At first, I thought this was because so many of my original favorites had been discontinued. I bought a Natasha Denona palette once simply because it had a light pink shade that looked like it could be somewhat similar to Urban Decay’s Cherry. It wasn’t. Beautiful, but too refined, too wet-looking, not quite right. So I went back on eBay and there it was: the Skull Shadow Box, over two decades old now and absolutely not talc-free—and, impossibly, an untouched, full-size Cherry eye shadow single (that cost a whopping $70 by itself, by the way). I bought both and waited with anticipation for the little packages in the mail. I wondered: Was my enthusiasm truly gone, or would opening these products feel the same as it did decades ago? When they arrived, my heart raced. It did feel the same. Better, maybe–it felt like coming home.

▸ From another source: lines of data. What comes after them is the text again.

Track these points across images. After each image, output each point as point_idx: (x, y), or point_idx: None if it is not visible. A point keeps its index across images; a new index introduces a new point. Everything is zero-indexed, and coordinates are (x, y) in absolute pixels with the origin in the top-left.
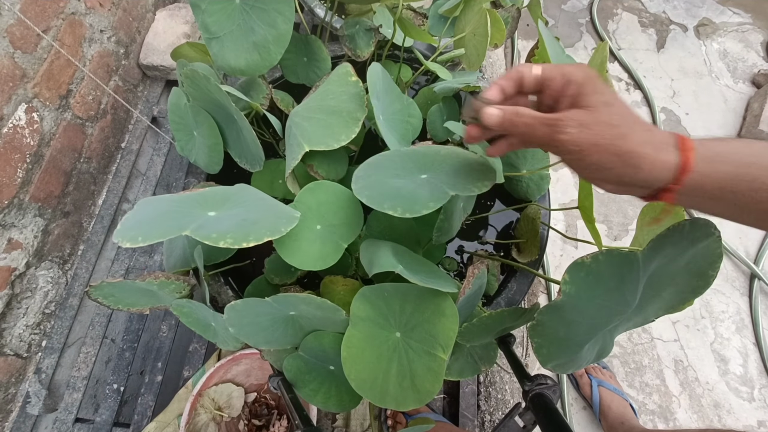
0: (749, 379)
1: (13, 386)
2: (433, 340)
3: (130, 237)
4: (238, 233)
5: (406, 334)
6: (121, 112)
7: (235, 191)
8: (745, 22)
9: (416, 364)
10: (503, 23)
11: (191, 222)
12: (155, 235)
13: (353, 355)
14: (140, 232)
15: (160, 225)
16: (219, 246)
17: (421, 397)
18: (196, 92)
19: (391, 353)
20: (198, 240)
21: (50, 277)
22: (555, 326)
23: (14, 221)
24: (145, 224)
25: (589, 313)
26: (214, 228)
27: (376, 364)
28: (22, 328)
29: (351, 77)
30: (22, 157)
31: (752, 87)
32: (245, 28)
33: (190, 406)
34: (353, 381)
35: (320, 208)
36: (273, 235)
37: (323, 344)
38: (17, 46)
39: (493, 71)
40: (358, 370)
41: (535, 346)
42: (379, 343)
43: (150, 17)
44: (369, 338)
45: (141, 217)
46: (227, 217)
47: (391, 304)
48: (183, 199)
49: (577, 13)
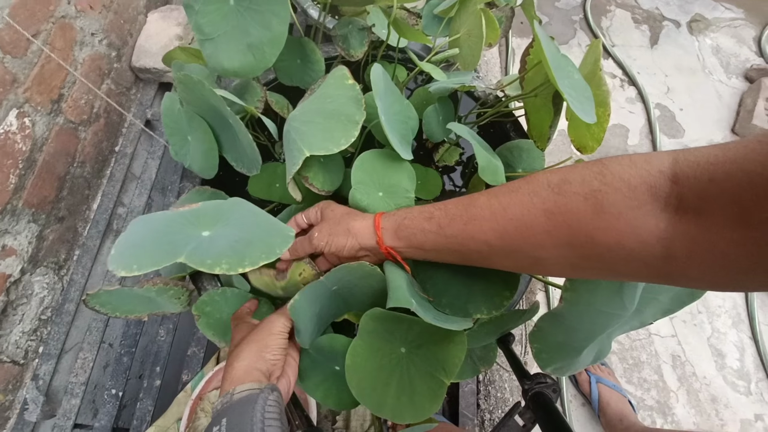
0: (746, 373)
1: (10, 393)
2: (438, 363)
3: (124, 265)
4: (233, 258)
5: (410, 351)
6: (115, 116)
7: (228, 207)
8: (737, 17)
9: (417, 382)
10: (497, 23)
11: (185, 244)
12: (149, 263)
13: (356, 364)
14: (134, 260)
15: (154, 251)
16: (215, 273)
17: (417, 414)
18: (189, 97)
19: (393, 366)
20: (193, 267)
21: (46, 283)
22: (554, 332)
23: (8, 227)
24: (139, 249)
25: (588, 318)
26: (208, 253)
27: (377, 374)
28: (19, 335)
29: (347, 80)
30: (15, 162)
31: (745, 82)
32: (240, 30)
33: (190, 410)
34: (353, 388)
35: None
36: (269, 258)
37: (334, 345)
38: (7, 50)
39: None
40: (359, 378)
41: (534, 350)
42: (383, 355)
43: (142, 19)
44: (373, 349)
45: (134, 240)
46: (221, 237)
47: (400, 322)
48: (175, 217)
49: (571, 11)
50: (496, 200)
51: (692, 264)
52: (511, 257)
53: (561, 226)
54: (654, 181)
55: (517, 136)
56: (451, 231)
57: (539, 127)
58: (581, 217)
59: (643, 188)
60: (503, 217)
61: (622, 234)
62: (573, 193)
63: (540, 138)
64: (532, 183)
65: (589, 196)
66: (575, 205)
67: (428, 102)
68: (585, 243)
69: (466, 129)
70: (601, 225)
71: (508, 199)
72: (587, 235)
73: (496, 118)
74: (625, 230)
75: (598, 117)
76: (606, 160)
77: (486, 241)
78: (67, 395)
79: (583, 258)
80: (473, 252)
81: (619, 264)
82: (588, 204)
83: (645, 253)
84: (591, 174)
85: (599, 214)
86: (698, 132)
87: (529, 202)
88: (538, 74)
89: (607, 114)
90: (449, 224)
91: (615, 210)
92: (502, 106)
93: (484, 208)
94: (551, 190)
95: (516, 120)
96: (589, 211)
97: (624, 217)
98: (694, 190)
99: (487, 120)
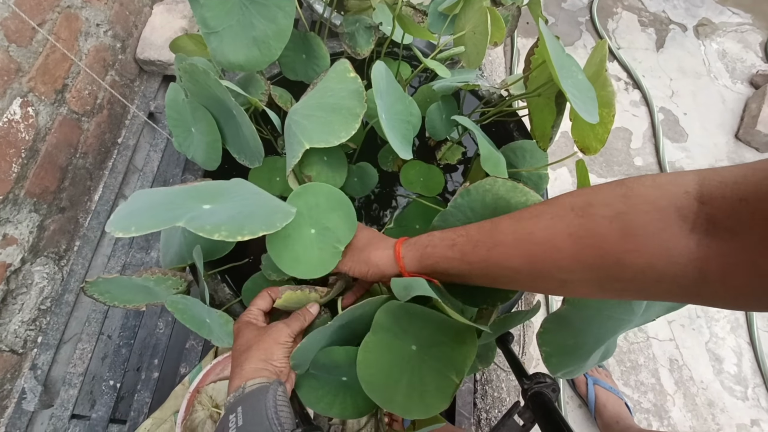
0: (743, 378)
1: (8, 382)
2: (449, 362)
3: (122, 227)
4: (233, 226)
5: (422, 350)
6: (118, 107)
7: (230, 185)
8: (744, 22)
9: (428, 380)
10: (503, 21)
11: (185, 213)
12: (148, 225)
13: (368, 359)
14: (133, 222)
15: (154, 215)
16: (213, 238)
17: (427, 410)
18: (194, 87)
19: (404, 364)
20: (191, 231)
21: (46, 273)
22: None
23: (9, 216)
24: (138, 214)
25: (598, 323)
26: (207, 220)
27: (389, 370)
28: (18, 324)
29: (349, 73)
30: (17, 152)
31: (750, 87)
32: (245, 23)
33: (187, 403)
34: (365, 383)
35: (311, 212)
36: (269, 230)
37: (333, 358)
38: (12, 39)
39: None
40: (371, 373)
41: (544, 355)
42: (394, 352)
43: (147, 11)
44: (385, 346)
45: (134, 207)
46: (222, 210)
47: (413, 320)
48: (178, 191)
49: (577, 12)
50: (519, 225)
51: (727, 284)
52: (539, 281)
53: (587, 249)
54: (681, 202)
55: (520, 137)
56: (474, 258)
57: (542, 127)
58: (608, 240)
59: (670, 210)
60: (528, 242)
61: (653, 256)
62: (598, 216)
63: (542, 138)
64: (555, 206)
65: (615, 219)
66: (601, 228)
67: (432, 100)
68: (613, 265)
69: (469, 121)
70: (629, 247)
71: (532, 224)
72: (615, 258)
73: (500, 117)
74: (655, 252)
75: (602, 118)
76: (628, 181)
77: (512, 266)
78: (65, 386)
79: (611, 280)
80: (500, 277)
81: (650, 285)
82: (614, 227)
83: (677, 274)
84: (614, 196)
85: (627, 236)
86: (702, 137)
87: (554, 226)
88: (542, 74)
89: (612, 115)
90: (473, 251)
91: (644, 232)
92: (505, 105)
93: (507, 234)
94: (575, 213)
95: (519, 120)
96: (616, 233)
97: (654, 239)
98: (724, 210)
99: (491, 119)
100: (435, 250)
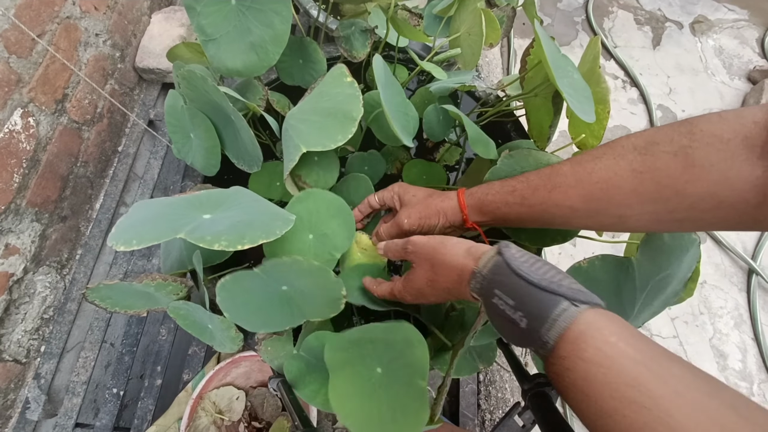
0: (748, 375)
1: (12, 392)
2: (411, 369)
3: (124, 240)
4: (233, 235)
5: (385, 369)
6: (118, 116)
7: (230, 194)
8: (740, 18)
9: (402, 395)
10: (498, 23)
11: (186, 224)
12: (149, 238)
13: (342, 404)
14: (134, 234)
15: (155, 228)
16: (214, 249)
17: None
18: (193, 94)
19: (375, 390)
20: (192, 243)
21: (48, 282)
22: None
23: (11, 226)
24: (139, 227)
25: None
26: (208, 230)
27: (367, 404)
28: (21, 334)
29: (346, 78)
30: (18, 162)
31: (748, 83)
32: (242, 29)
33: (191, 410)
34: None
35: (311, 218)
36: (268, 237)
37: (323, 342)
38: (12, 50)
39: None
40: (353, 417)
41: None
42: (362, 383)
43: (145, 20)
44: (351, 382)
45: (135, 219)
46: (222, 219)
47: (362, 345)
48: (178, 201)
49: (573, 12)
50: (580, 167)
51: None
52: (595, 218)
53: (647, 183)
54: (748, 131)
55: (517, 136)
56: (534, 200)
57: (539, 127)
58: (671, 173)
59: (737, 140)
60: (589, 182)
61: (714, 183)
62: (660, 151)
63: (540, 137)
64: (616, 148)
65: (679, 152)
66: (664, 162)
67: (429, 101)
68: (673, 196)
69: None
70: (691, 178)
71: (593, 164)
72: (676, 189)
73: (497, 118)
74: (717, 180)
75: (597, 114)
76: (693, 119)
77: (570, 206)
78: (69, 394)
79: (669, 211)
80: (556, 217)
81: (708, 213)
82: (677, 160)
83: (737, 200)
84: (679, 133)
85: (689, 167)
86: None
87: (615, 164)
88: (539, 74)
89: (607, 111)
90: (533, 194)
91: (707, 163)
92: (502, 105)
93: (568, 176)
94: (637, 152)
95: (517, 120)
96: (680, 166)
97: (716, 168)
98: None
99: (488, 120)
100: (496, 197)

Anyone who gets wistful about makeup from the ‘90s and 2000s will tell you that their magic was never in the formulas. Many of the products themselves were arguably worse than they are today. Hard Candy polishes chipped rapidly. Urban Decay’s glitter eye shadows were fallout central (I love you, Midnight Cowboy Rides Again, but your chunky glitter was not the most eye-safe). MAC lipsticks, dreamily sweet as they smelled, couldn’t help but be drying. Rather, the magic came from something that beauty as a whole—the products, the practice, the culture—simply lacks now: imagination, possibility, context.